Jaeyde, I'm sure Nick was referring strictly to oral contraceptives used for contraception, not to treat legitimate medical conditions.

It's entirely possible for insurance companies, doctors, and the law to distinguish between those. It's like how AAS are illegal, but you can get a prescription for them for certain medical conditions and they're covered by insurance.

I don't know the context of the issue, but I assumed the question was insurance companies covering oral contraceptives for contraception vs. covering ED drugs to treat ED.

Viagra has other medical uses as well. Treating ED was an accidental and highly lucrative side-effect.

jaeyde said...

You may be right Jonathan. I don't know what the question was. But usually, when oral contraceptives are brought up in the public sphere, it is assumed that the only purpose is for contraception, and this post was discussed only in that mode, so that was what I was responding to. When it comes to the insurance companies, they don't care why you're taking them, they simply won't cover it. So in the end, it's not an issue of recreational use versus medical use, because that question is never brought up.

And yes, ED medications were designed to deal with bloodflow issues for more medical purposes... move the blood away from certain areas by diverting it.

Both types of medications have medically necessary and medically convenient functions, but the reason for the prescription is not how the insurance companies determine what gets covered and what doesn't. The determining factor for coverage is a list of cheap (covered) versus expensive (not covered) medications. It is possible to contest this with some insurance companies by getting your doctor to write a letter and by sending the insurance company proof that you have tried all the hundreds of alternatives, but that is more of a paperwork nightmare than most people are able or willing to deal with, especially when it is usually a lot of effort for no result. (even companies that allow patients to make requests regarding specific prescriptions often fail to respond to those requests in a positive way)

I guess long story short is, whether Nick is considering the different reasons for such medications or not is kind of secondary, because those who are in authority are not. They are thinking about the baseline numbers.
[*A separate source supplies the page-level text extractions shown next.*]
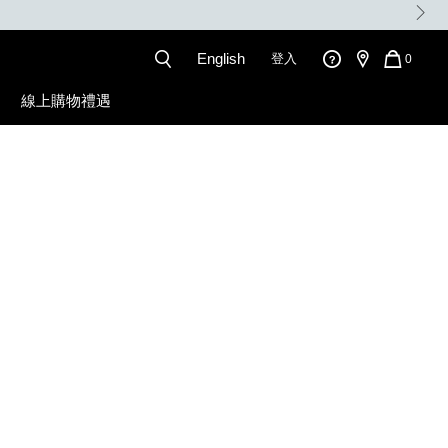
。
English
登入
QUANT
0
OF
ITEMS
線上購物禮遇
IN
CART
IS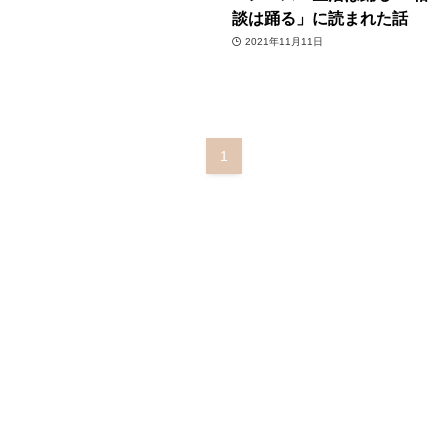
談は踊る」に読まれた話
2021年11月11日
1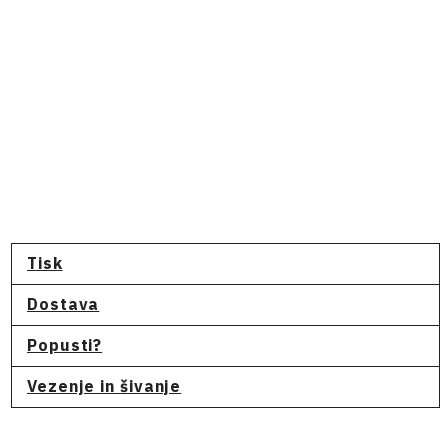
Tisk
Dostava
Popusti?
Vezenje in šivanje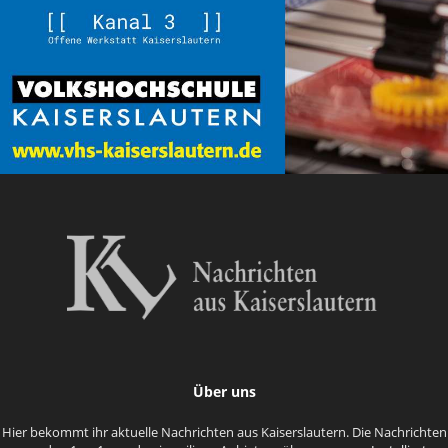
Über uns
Hier bekommt ihr aktuelle Nachrichten aus Kaiserslautern. Die Nachrichten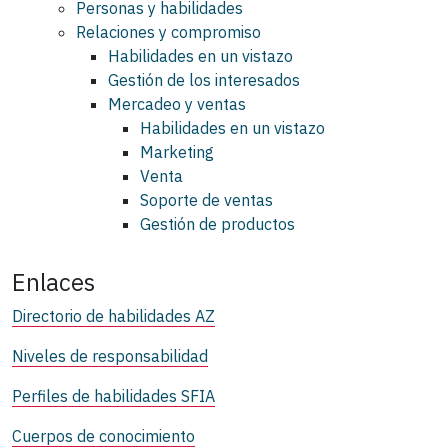
Personas y habilidades
Relaciones y compromiso
Habilidades en un vistazo
Gestión de los interesados
Mercadeo y ventas
Habilidades en un vistazo
Marketing
Venta
Soporte de ventas
Gestión de productos
Enlaces
Directorio de habilidades AZ
Niveles de responsabilidad
Perfiles de habilidades SFIA
Cuerpos de conocimiento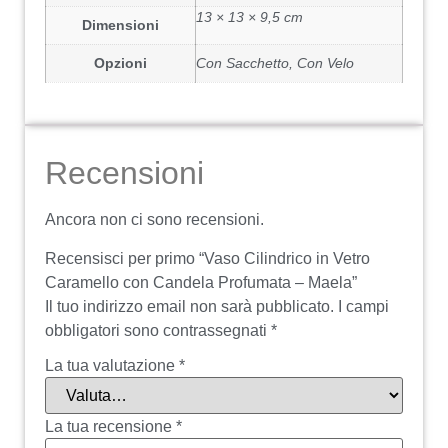
13 × 13 × 9,5 cm
Dimensioni
Opzioni
Con Sacchetto, Con Velo
Recensioni
Ancora non ci sono recensioni.
Recensisci per primo “Vaso Cilindrico in Vetro
Caramello con Candela Profumata – Maela”
Il tuo indirizzo email non sarà pubblicato.
I campi
obbligatori sono contrassegnati
*
La tua valutazione
*
La tua recensione
*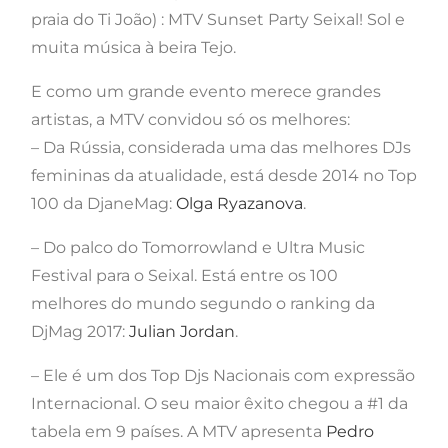
praia do Ti João) : MTV Sunset Party Seixal! Sol e
muita música à beira Tejo.
E como um grande evento merece grandes
artistas, a MTV convidou só os melhores:
– Da Rússia, considerada uma das melhores DJs
femininas da atualidade, está desde 2014 no Top
100 da DjaneMag:
Olga Ryazanova
.
– Do palco do Tomorrowland e Ultra Music
Festival para o Seixal. Está entre os 100
melhores do mundo segundo o ranking da
DjMag 2017:
Julian Jordan
.
– Ele é um dos Top Djs Nacionais com expressão
Internacional. O seu maior êxito chegou a #1 da
tabela em 9 países. A MTV apresenta
Pedro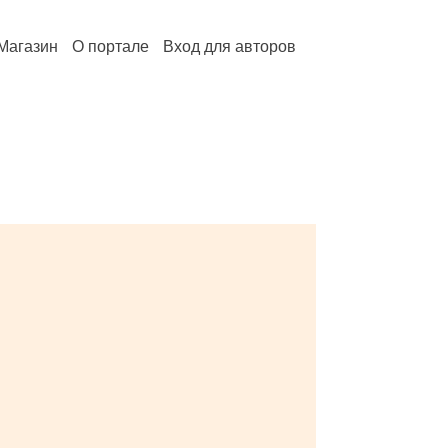
Магазин
О портале
Вход для авторов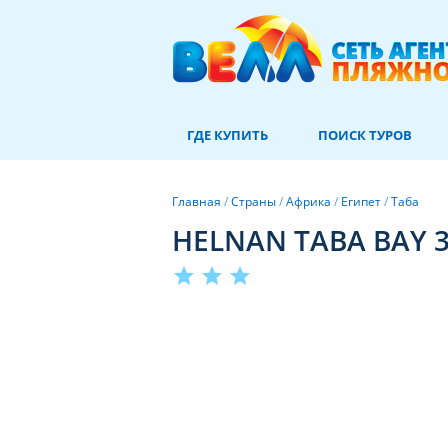
ГДЕ КУПИТЬ
ПОИСК ТУРОВ
Главная
/
Страны
/
Африка
/
Египет
/
Таба
HELNAN TABA BAY 
star
star
star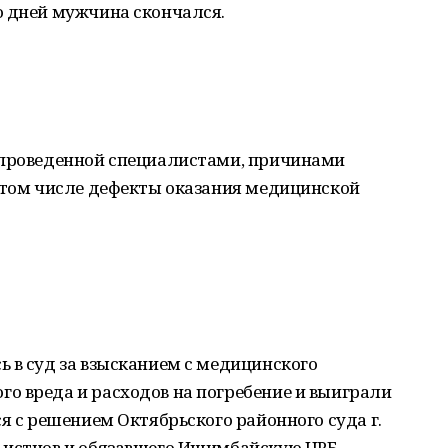
о дней мужчина скончался.
 проведенной специалистами, причинами
в том числе дефекты оказания медицинской
 в суд за взысканием с медицинского
о вреда и расходов на погребение и выиграли
я с решением Октябрьского районного суда г.
 истцов и обязавшего Ишимбайскую ЦРБ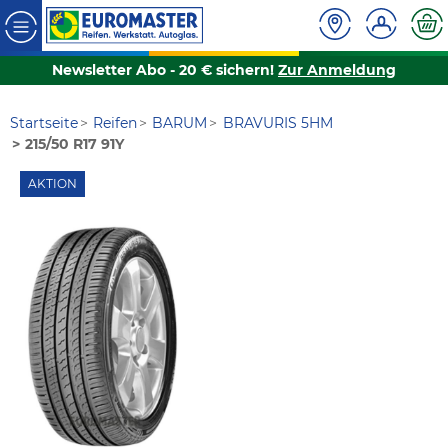
Newsletter Abo - 20 € sichern!
Zur Anmeldung
Startseite
Reifen
BARUM
BRAVURIS 5HM
215/50 R17 91Y
AKTION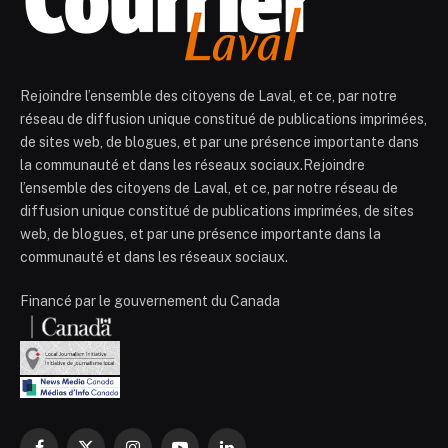
Rejoindre l’ensemble des citoyens de Laval, et ce, par notre
réseau de diffusion unique constitué de publications imprimées,
de sites web, de blogues, et par une présence importante dans
la communauté et dans les réseaux sociaux.Rejoindre
l’ensemble des citoyens de Laval, et ce, par notre réseau de
diffusion unique constitué de publications imprimées, de sites
web, de blogues, et par une présence importante dans la
communauté et dans les réseaux sociaux.
Financé par le gouvernement du Canada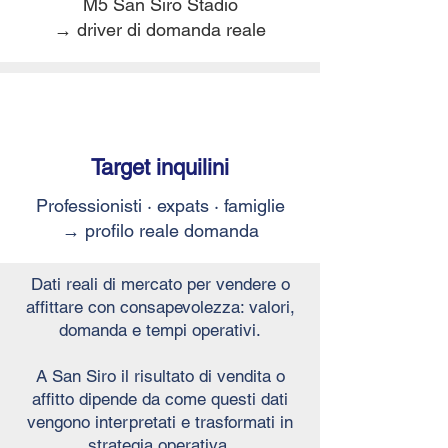
M5 San Siro
Stadio
→ driver di domanda reale
Target inquilini
Professionisti · expats · famiglie
→ profilo reale domanda
Dati reali di mercato per vendere o
affittare con consapevolezza: valori,
domanda e tempi operativi.
A San Siro il risultato di vendita o
affitto dipende da come questi dati
vengono interpretati e trasformati in
strategia operativa.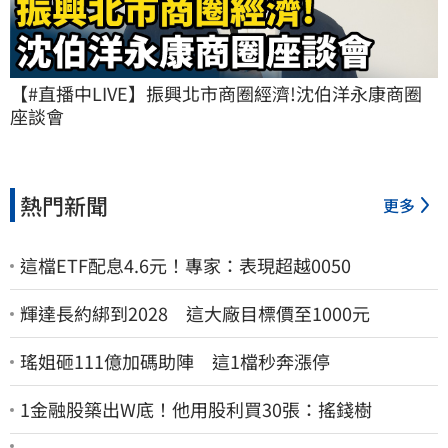
【#直播中LIVE】振興北市商圈經濟!沈伯洋永康商圈
座談會
熱門新聞
更多
這檔ETF配息4.6元！專家：表現超越0050
輝達長約綁到2028 這大廠目標價至1000元
瑤姐砸111億加碼助陣 這1檔秒奔漲停
1金融股築出W底！他用股利買30張：搖錢樹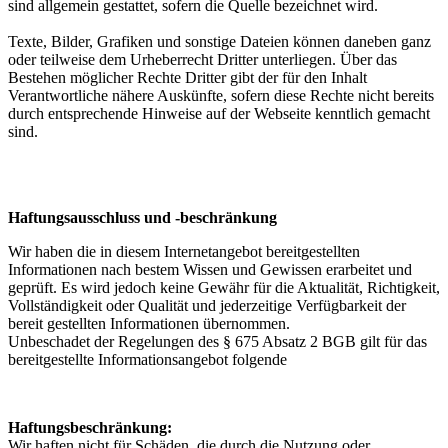
sind allgemein gestattet, sofern die Quelle bezeichnet wird.
Texte, Bilder, Grafiken und sonstige Dateien können daneben ganz
oder teilweise dem Urheberrecht Dritter unterliegen. Über das
Bestehen möglicher Rechte Dritter gibt der für den Inhalt
Verantwortliche nähere Auskünfte, sofern diese Rechte nicht bereits
durch entsprechende Hinweise auf der Webseite kenntlich gemacht
sind.
Haftungsausschluss und -beschränkung
Wir haben die in diesem Internetangebot bereitgestellten
Informationen nach bestem Wissen und Gewissen erarbeitet und
geprüft. Es wird jedoch keine Gewähr für die Aktualität, Richtigkeit,
Vollständigkeit oder Qualität und jederzeitige Verfügbarkeit der
bereit gestellten Informationen übernommen.
Unbeschadet der Regelungen des § 675 Absatz 2 BGB gilt für das
bereitgestellte Informationsangebot folgende
Haftungsbeschränkung:
Wir haften nicht für Schäden, die durch die Nutzung oder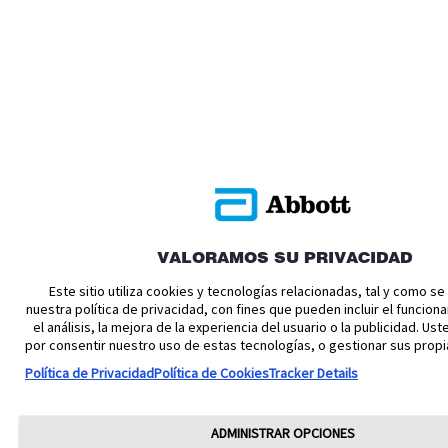
VALORAMOS SU PRIVACIDAD
Este sitio utiliza cookies y tecnologías relacionadas, tal y como s
nuestra política de privacidad, con fines que pueden incluir el funciona
el análisis, la mejora de la experiencia del usuario o la publicidad. U
por consentir nuestro uso de estas tecnologías, o gestionar sus propi
Política de Privacidad
Política de Cookies
Tracker Details
ADMINISTRAR OPCIONES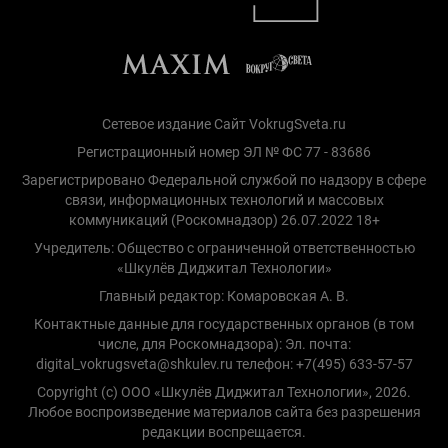
Сетевое издание Сайт VokrugSveta.ru
Регистрационный номер ЭЛ № ФС 77 - 83686
Зарегистрировано Федеральной службой по надзору в сфере
связи, информационных технологий и массовых
коммуникаций (Роскомнадзор) 26.07.2022 18+
Учредитель: Общество с ограниченной ответственностью
«Шкулёв Диджитал Технологии»
Главный редактор: Комаровская А. В.
Контактные данные для государственных органов (в том
числе, для Роскомнадзора): Эл. почта:
digital_vokrugsveta@shkulev.ru телефон: +7(495) 633-57-57
Copyright (с) ООО «Шкулёв Диджитал Технологии», 2026.
Любое воспроизведение материалов сайта без разрешения
редакции воспрещается.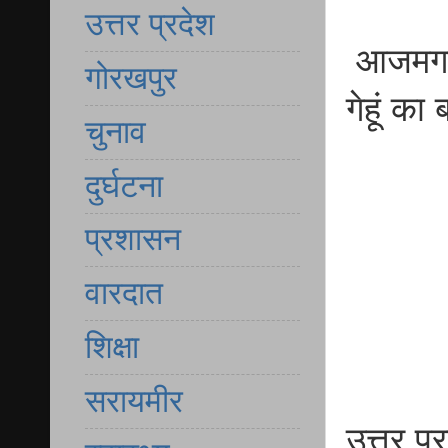
उत्तर प्रदेश
आजमगढ़ म
गोरखपुर
गेहूं क
चुनाव
दुर्घटना
प्रशासन
वारदात
शिक्षा
सरायमीर
उत्तर प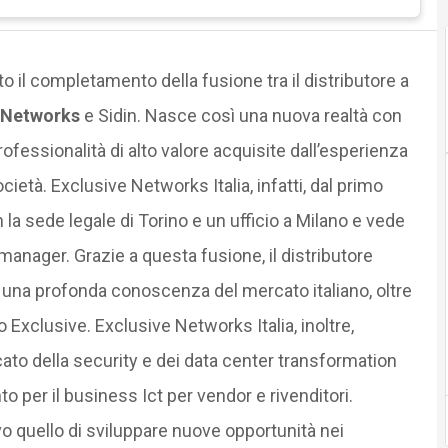
o il completamento della fusione tra il distributore a
e Networks
e Sidin. Nasce così una nuova realtà con
essionalità di alto valore acquisite dall’esperienza
cietà. Exclusive Networks Italia, infatti, dal primo
n la sede legale di Torino e un ufficio a Milano e vede
 manager. Grazie a questa fusione, il distributore
una profonda conoscenza del mercato italiano, oltre
Exclusive. Exclusive Networks Italia, inoltre,
to della security e dei data center transformation
 per il business Ict per vendor e rivenditori.
o quello di sviluppare nuove opportunità nei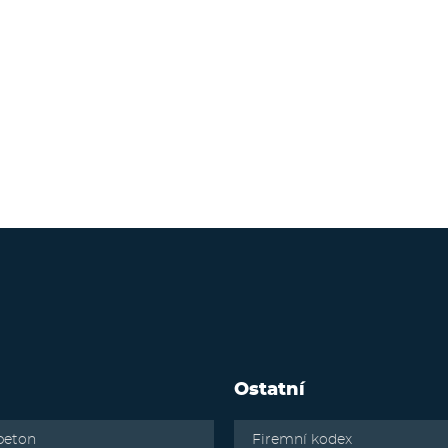
Ostatní
beton
Firemní kodex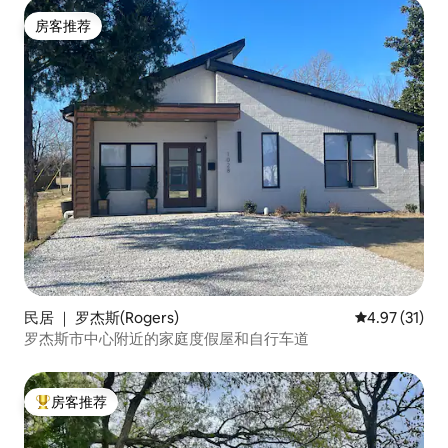
房客推荐
房客推荐
民居 ｜ 罗杰斯(Rogers)
平均评分 4.9
4.97 (31)
罗杰斯市中心附近的家庭度假屋和自行车道
房客推荐
热门「房客推荐」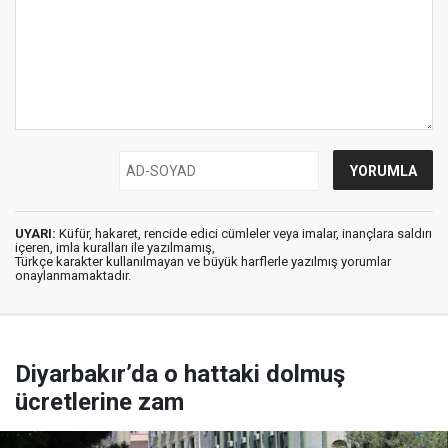
UYARI:
Küfür, hakaret, rencide edici cümleler veya imalar, inançlara saldırı
içeren, imla kuralları ile yazılmamış,
Türkçe karakter kullanılmayan ve büyük harflerle yazılmış yorumlar
onaylanmamaktadır.
Diyarbakır’da o hattaki dolmuş
ücretlerine zam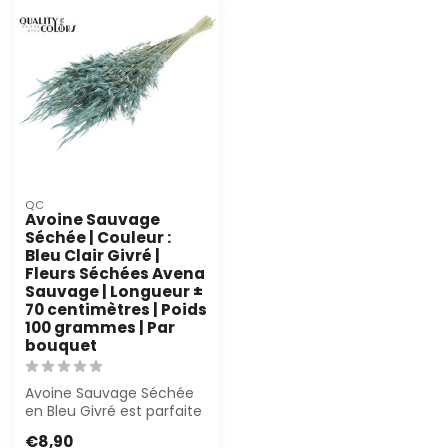
QC
Avoine Sauvage
Séchée | Couleur :
Bleu Clair Givré |
Fleurs Séchées Avena
Sauvage | Longueur ±
70 centimètres | Poids
100 grammes | Par
bouquet
Avoine Sauvage Séchée
en Bleu Givré est parfaite
pour les fleuristes et les
€8,90
desi...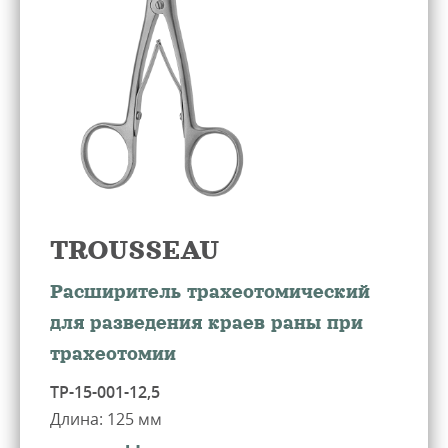
Предприятие
Производство
Каталог
Сотрудничество
Документы
TROUSSEAU
Контакты
Расширитель трахеотомический
для разведения краев раны при
трахеотомии
ТР-15-001-12,5
ь звонок
Длина: 125 мм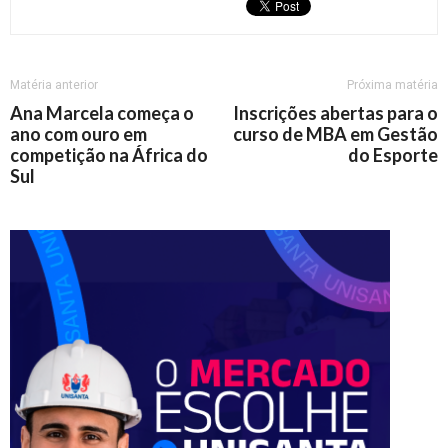
Matéria anterior
Próxima matéria
Ana Marcela começa o
Inscrições abertas para o
ano com ouro em
curso de MBA em Gestão
competição na África do
do Esporte
Sul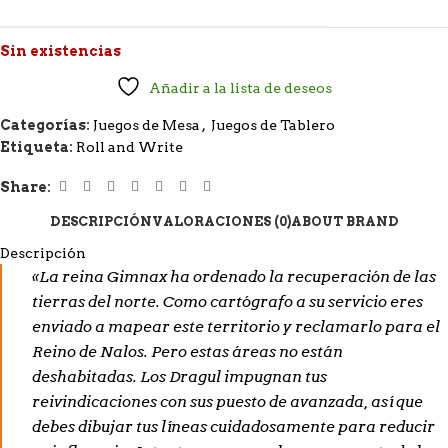
Sin existencias
Añadir a la lista de deseos
Categorías:
Juegos de Mesa
,
Juegos de Tablero
Etiqueta:
Roll and Write
Share:
DESCRIPCIÓN
VALORACIONES (0)
ABOUT BRAND
Descripción
«La reina Gimnax ha ordenado la recuperación de las
tierras del norte. Como cartógrafo a su servicio eres
enviado a mapear este territorio y reclamarlo para el
Reino de Nalos. Pero estas áreas no están
deshabitadas. Los Dragul impugnan tus
reivindicaciones con sus puesto de avanzada, así que
debes dibujar tus líneas cuidadosamente para reducir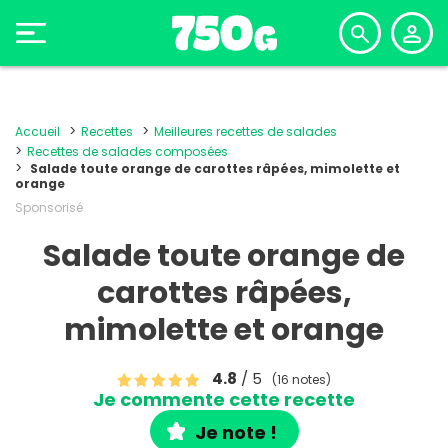
Accueil
Recettes
Meilleures recettes de salades
Recettes de salades composées
Salade toute orange de carottes râpées, mimolette et
orange
Sponsorisé
Salade toute orange de
carottes râpées,
mimolette et orange
4.8
/ 5
(16 notes)
Je commente cette recette
Je note !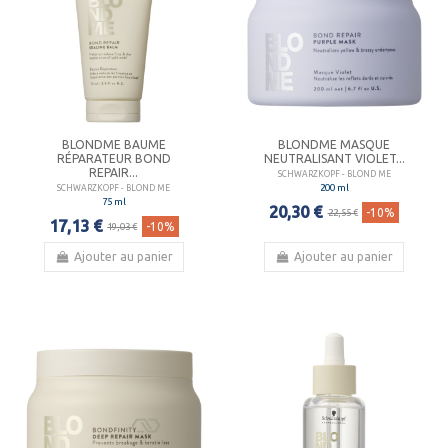
BLONDME BAUME
BLONDME MASQUE
RÉPARATEUR BOND
NEUTRALISANT VIOLET...
REPAIR...
SCHWARZKOPF - BLOND ME
200 ml
SCHWARZKOPF - BLOND ME
75 ml
20,30 €
-10%
22,55 €
17,13 €
-10%
19,03 €
Ajouter au panier
Ajouter au panier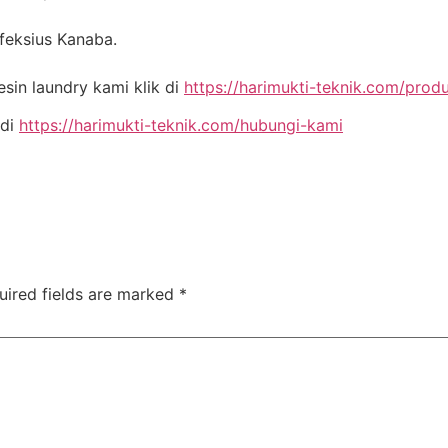
nfeksius Kanaba.
in laundry kami klik di
https://harimukti-teknik.com/prod
 di
https://harimukti-teknik.com/hubungi-kami
uired fields are marked
*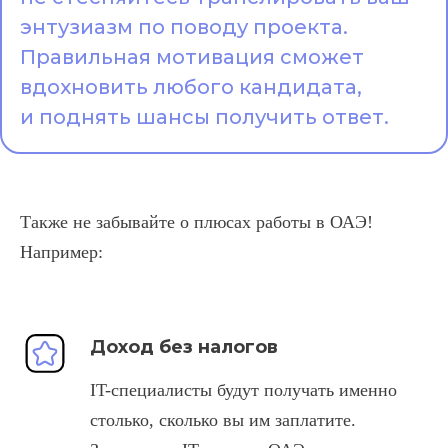
энтузиазм по поводу проекта.
Правильная мотивация сможет
вдохновить любого кандидата,
и поднять шансы получить ответ.
Также не забывайте о плюсах работы в ОАЭ!
Например:
Доход без налогов
IT-специалисты будут получать именно
столько, сколько вы им заплатите.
Or about placating a conservative constituency who hears "oral contraceptive" and thinks "slut." [NOT implying that anyone reading or writing on this blog would think like that but there are people who do.]

Nicholas said...

Hey jaeyde,

I wasn't aware of the difficulty in getting insurance coverage for medically necessary uses - I would have assumed, as Jon said, that such would be covered like any other chronic problem. Thanks for filling me in.

I do believe that the television segment in question was juxtaposing more recreational uses of both kinds of medication. My objection was in viewing fertility as something wrong with women, something that must be done away with in order to enable the recreational view of sex that is dominant in our society. This is using medicine to re-create ourselves, which I'm saying is wrong and futile anyway.

As you say, there are many who use contraceptives for reasons other than the ones I was speaking about, and they probably have to deal with some undeserved stigma. For uses like you mention, it is a very good thing that we have such treatment available, and they are the kind of thing it seems insurance ought to cover. If what I wrote seemed to delegitimize such uses, then I apologize.

Interestingly, as Josh pointed out to me, erectile dysfunction medication serves to sustain cultures of promiscuity rampant in many communities of seniors today, which is also problematic, but another post.